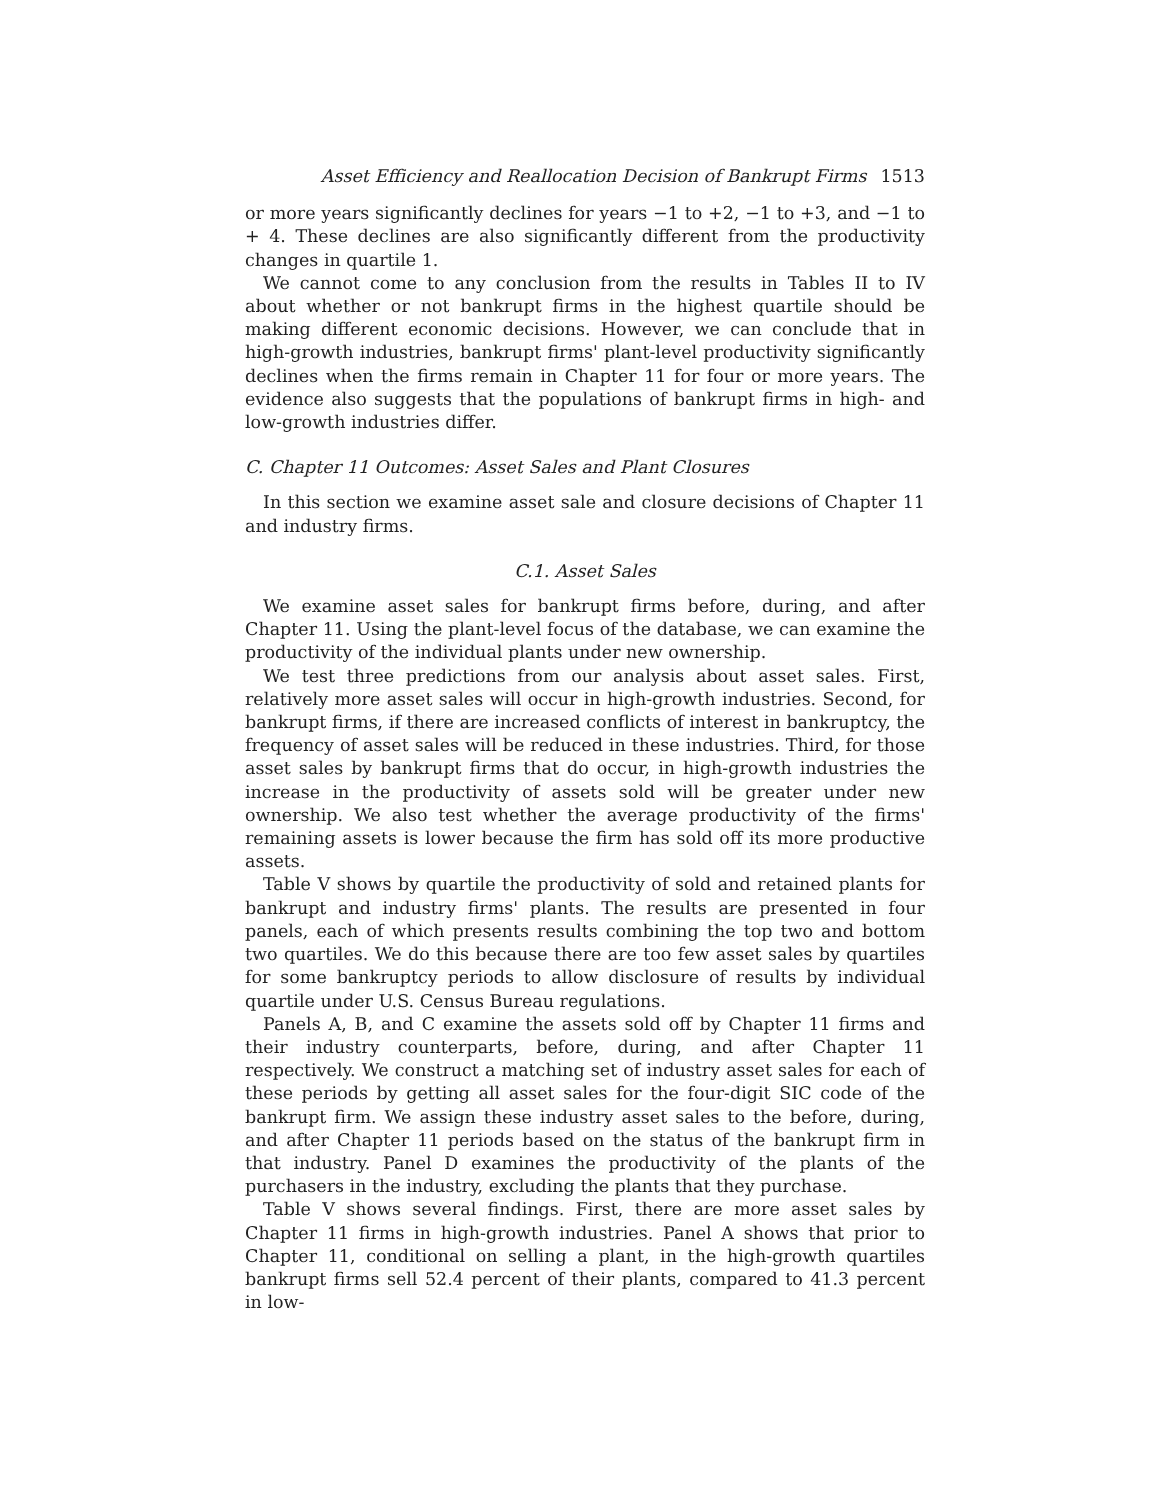Asset Efficiency and Reallocation Decision of Bankrupt Firms 1513
or more years significantly declines for years −1 to +2, −1 to +3, and −1 to + 4. These declines are also significantly different from the productivity changes in quartile 1.
We cannot come to any conclusion from the results in Tables II to IV about whether or not bankrupt firms in the highest quartile should be making different economic decisions. However, we can conclude that in high-growth industries, bankrupt firms' plant-level productivity significantly declines when the firms remain in Chapter 11 for four or more years. The evidence also suggests that the populations of bankrupt firms in high- and low-growth industries differ.
C. Chapter 11 Outcomes: Asset Sales and Plant Closures
In this section we examine asset sale and closure decisions of Chapter 11 and industry firms.
C.1. Asset Sales
We examine asset sales for bankrupt firms before, during, and after Chapter 11. Using the plant-level focus of the database, we can examine the productivity of the individual plants under new ownership.
We test three predictions from our analysis about asset sales. First, relatively more asset sales will occur in high-growth industries. Second, for bankrupt firms, if there are increased conflicts of interest in bankruptcy, the frequency of asset sales will be reduced in these industries. Third, for those asset sales by bankrupt firms that do occur, in high-growth industries the increase in the productivity of assets sold will be greater under new ownership. We also test whether the average productivity of the firms' remaining assets is lower because the firm has sold off its more productive assets.
Table V shows by quartile the productivity of sold and retained plants for bankrupt and industry firms' plants. The results are presented in four panels, each of which presents results combining the top two and bottom two quartiles. We do this because there are too few asset sales by quartiles for some bankruptcy periods to allow disclosure of results by individual quartile under U.S. Census Bureau regulations.
Panels A, B, and C examine the assets sold off by Chapter 11 firms and their industry counterparts, before, during, and after Chapter 11 respectively. We construct a matching set of industry asset sales for each of these periods by getting all asset sales for the four-digit SIC code of the bankrupt firm. We assign these industry asset sales to the before, during, and after Chapter 11 periods based on the status of the bankrupt firm in that industry. Panel D examines the productivity of the plants of the purchasers in the industry, excluding the plants that they purchase.
Table V shows several findings. First, there are more asset sales by Chapter 11 firms in high-growth industries. Panel A shows that prior to Chapter 11, conditional on selling a plant, in the high-growth quartiles bankrupt firms sell 52.4 percent of their plants, compared to 41.3 percent in low-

WHAT TO WORK ON:
The line containing "We examine asset sales" marks the end: retype every line from the first one in the listing up to and including it, without pictures.

RESPONSE:
Asset Efficiency and Reallocation Decision of Bankrupt Firms 1513
or more years significantly declines for years −1 to +2, −1 to +3, and −1 to + 4. These declines are also significantly different from the productivity changes in quartile 1.
We cannot come to any conclusion from the results in Tables II to IV about whether or not bankrupt firms in the highest quartile should be making different economic decisions. However, we can conclude that in high-growth industries, bankrupt firms' plant-level productivity significantly declines when the firms remain in Chapter 11 for four or more years. The evidence also suggests that the populations of bankrupt firms in high- and low-growth industries differ.
C. Chapter 11 Outcomes: Asset Sales and Plant Closures
In this section we examine asset sale and closure decisions of Chapter 11 and industry firms.
C.1. Asset Sales
We examine asset sales for bankrupt firms before, during, and after Chapter 11. Using the plant-level focus of the database, we can examine the productivity of the individual plants under new ownership.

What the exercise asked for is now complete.